■ Try it
For each line below that includes the string "operations", show the whole line.

■ Data section

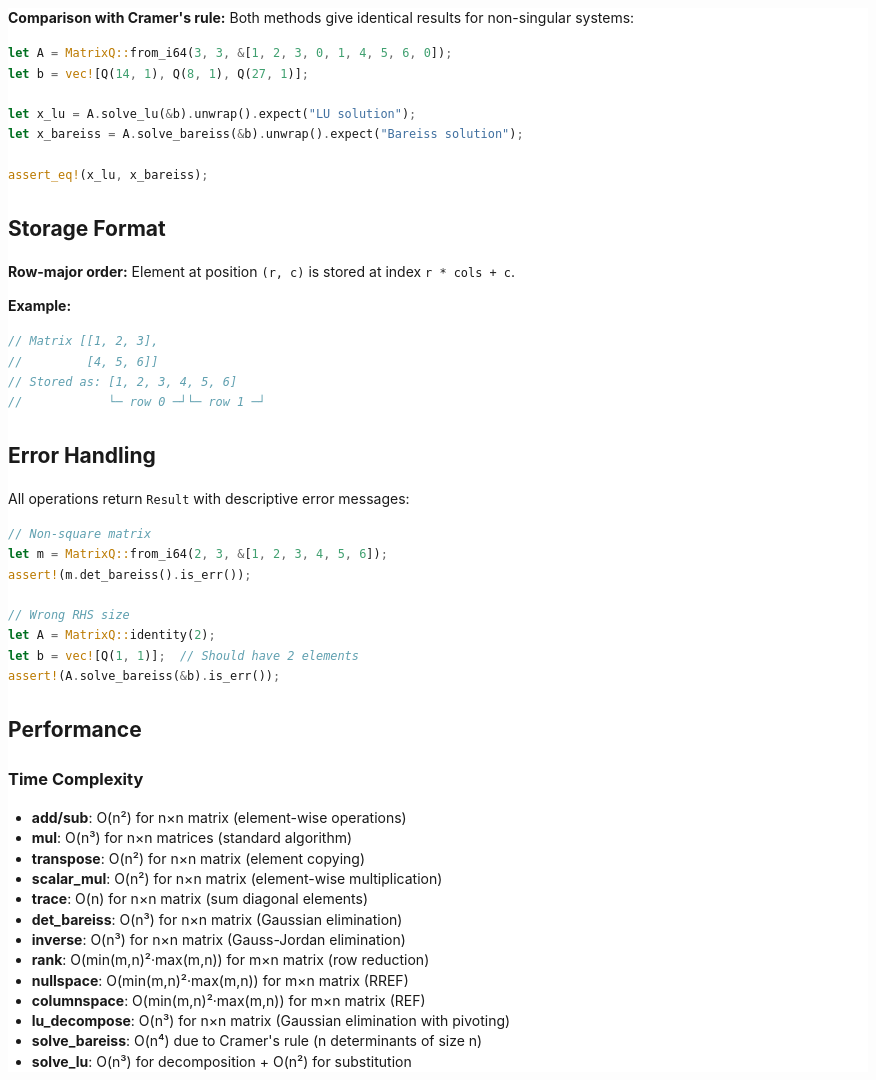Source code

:**Comparison with Cramer's rule:**
Both methods give identical results for non-singular systems:
```rust
let A = MatrixQ::from_i64(3, 3, &[1, 2, 3, 0, 1, 4, 5, 6, 0]);
let b = vec![Q(14, 1), Q(8, 1), Q(27, 1)];

let x_lu = A.solve_lu(&b).unwrap().expect("LU solution");
let x_bareiss = A.solve_bareiss(&b).unwrap().expect("Bareiss solution");

assert_eq!(x_lu, x_bareiss);
```

## Storage Format

**Row-major order:** Element at position `(r, c)` is stored at index `r * cols + c`.

**Example:**
```rust
// Matrix [[1, 2, 3],
//         [4, 5, 6]]
// Stored as: [1, 2, 3, 4, 5, 6]
//            └─ row 0 ─┘└─ row 1 ─┘
```

## Error Handling

All operations return `Result` with descriptive error messages:

```rust
// Non-square matrix
let m = MatrixQ::from_i64(2, 3, &[1, 2, 3, 4, 5, 6]);
assert!(m.det_bareiss().is_err());

// Wrong RHS size
let A = MatrixQ::identity(2);
let b = vec![Q(1, 1)];  // Should have 2 elements
assert!(A.solve_bareiss(&b).is_err());
```

## Performance

### Time Complexity
- **add/sub**: O(n²) for n×n matrix (element-wise operations)
- **mul**: O(n³) for n×n matrices (standard algorithm)
- **transpose**: O(n²) for n×n matrix (element copying)
- **scalar_mul**: O(n²) for n×n matrix (element-wise multiplication)
- **trace**: O(n) for n×n matrix (sum diagonal elements)
- **det_bareiss**: O(n³) for n×n matrix (Gaussian elimination)
- **inverse**: O(n³) for n×n matrix (Gauss-Jordan elimination)
- **rank**: O(min(m,n)²·max(m,n)) for m×n matrix (row reduction)
- **nullspace**: O(min(m,n)²·max(m,n)) for m×n matrix (RREF)
- **columnspace**: O(min(m,n)²·max(m,n)) for m×n matrix (REF)
- **lu_decompose**: O(n³) for n×n matrix (Gaussian elimination with pivoting)
- **solve_bareiss**: O(n⁴) due to Cramer's rule (n determinants of size n)
- **solve_lu**: O(n³) for decomposition + O(n²) for substitution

■ Expected output
All operations return `Result` with descriptive error messages:
- **add/sub**: O(n²) for n×n matrix (element-wise operations)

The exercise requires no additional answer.